Given records below:

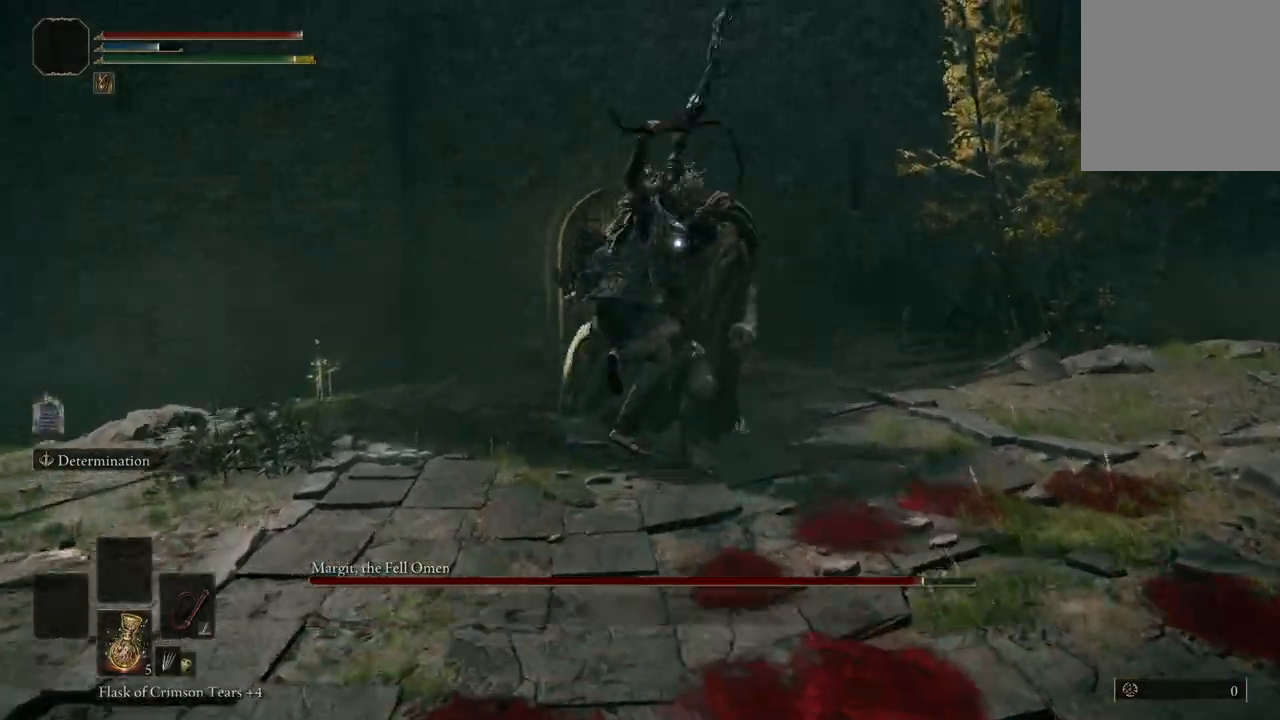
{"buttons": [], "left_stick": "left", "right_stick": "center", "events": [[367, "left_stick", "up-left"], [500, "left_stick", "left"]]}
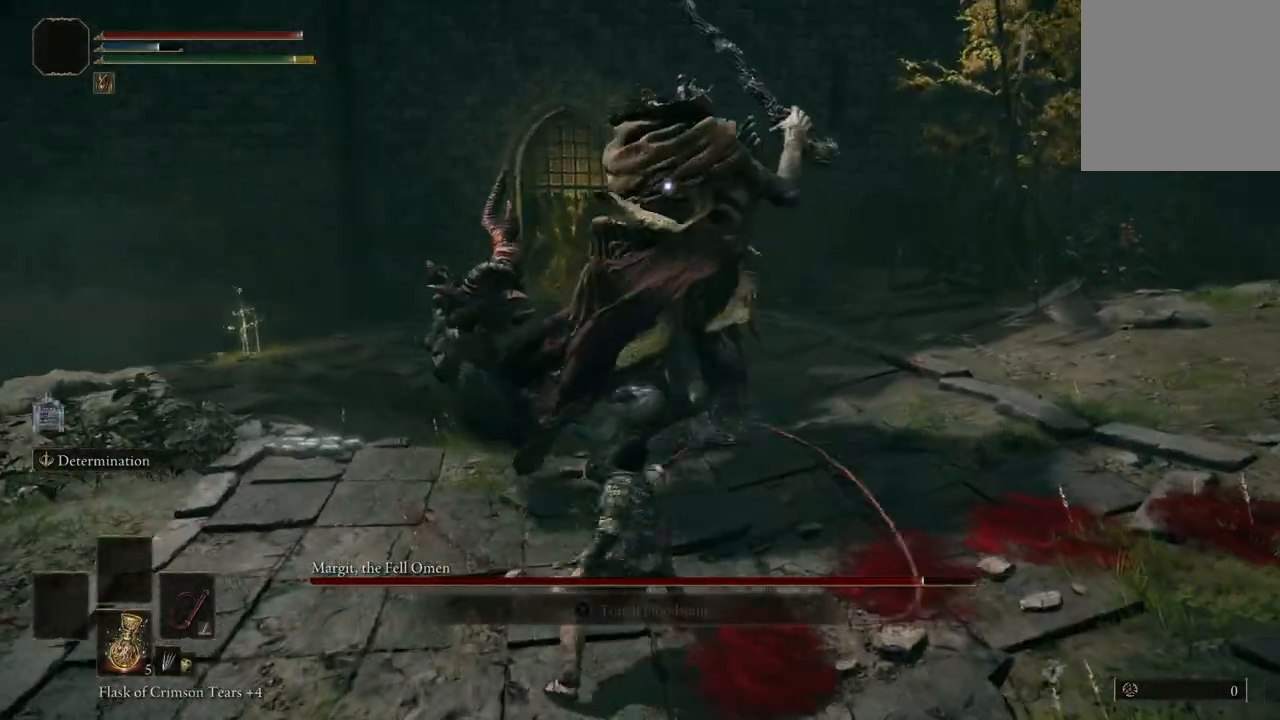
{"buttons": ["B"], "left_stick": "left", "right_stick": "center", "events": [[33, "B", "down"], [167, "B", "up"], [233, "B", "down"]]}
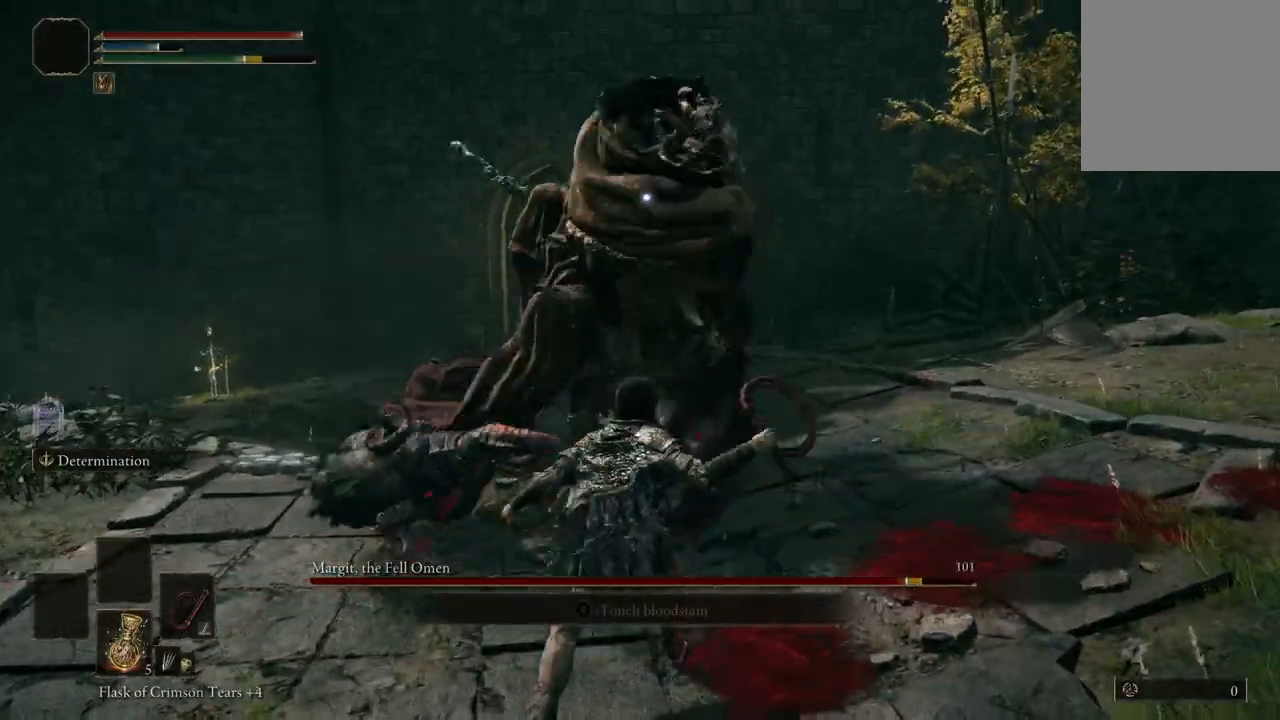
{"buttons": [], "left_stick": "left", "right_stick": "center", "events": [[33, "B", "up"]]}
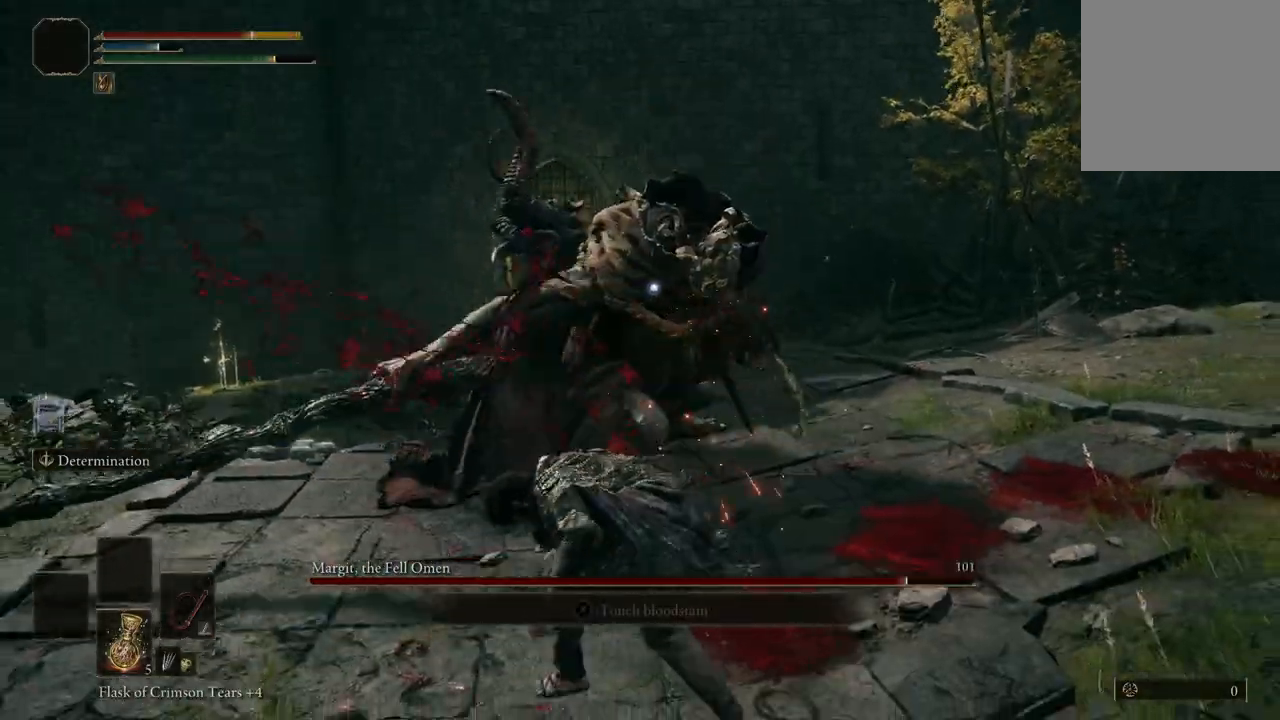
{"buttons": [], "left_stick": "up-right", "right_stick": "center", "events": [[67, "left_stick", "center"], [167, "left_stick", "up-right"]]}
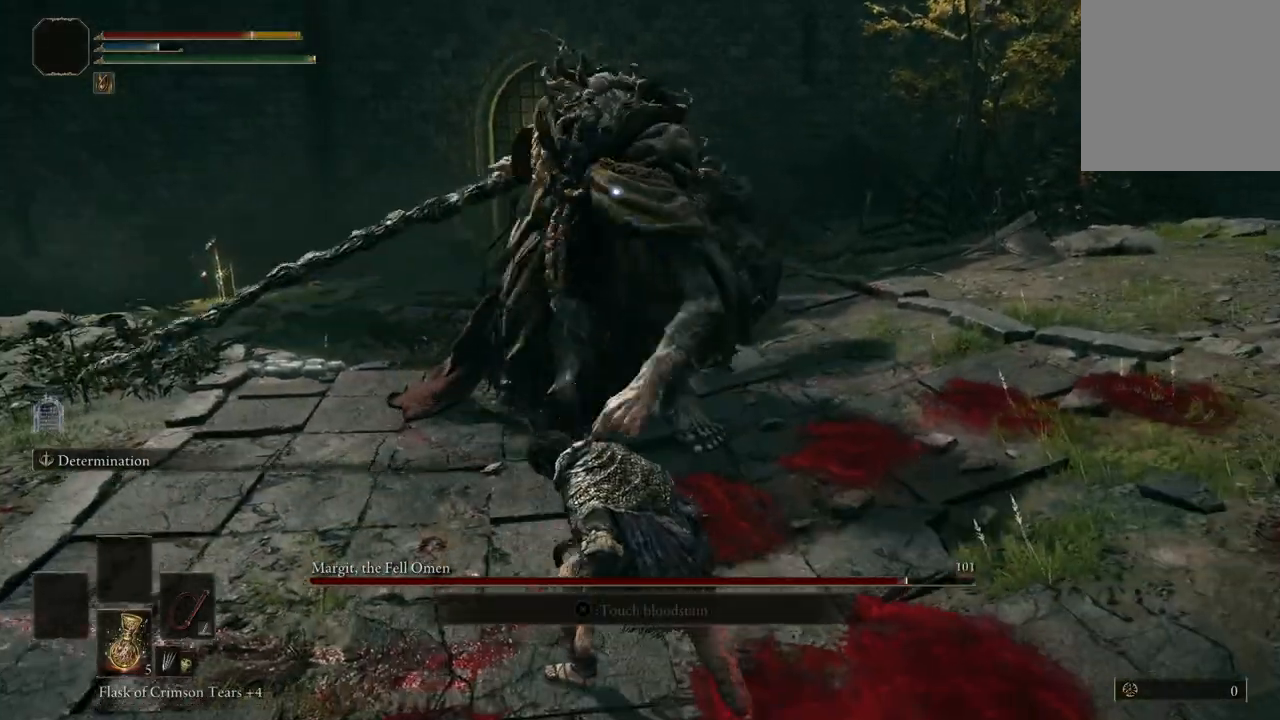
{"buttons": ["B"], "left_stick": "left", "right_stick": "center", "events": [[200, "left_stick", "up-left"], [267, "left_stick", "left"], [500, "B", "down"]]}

End of Given records.

Your instructions
How many of the lines above include the word "down"? State that number and nothing else.

Task answer
2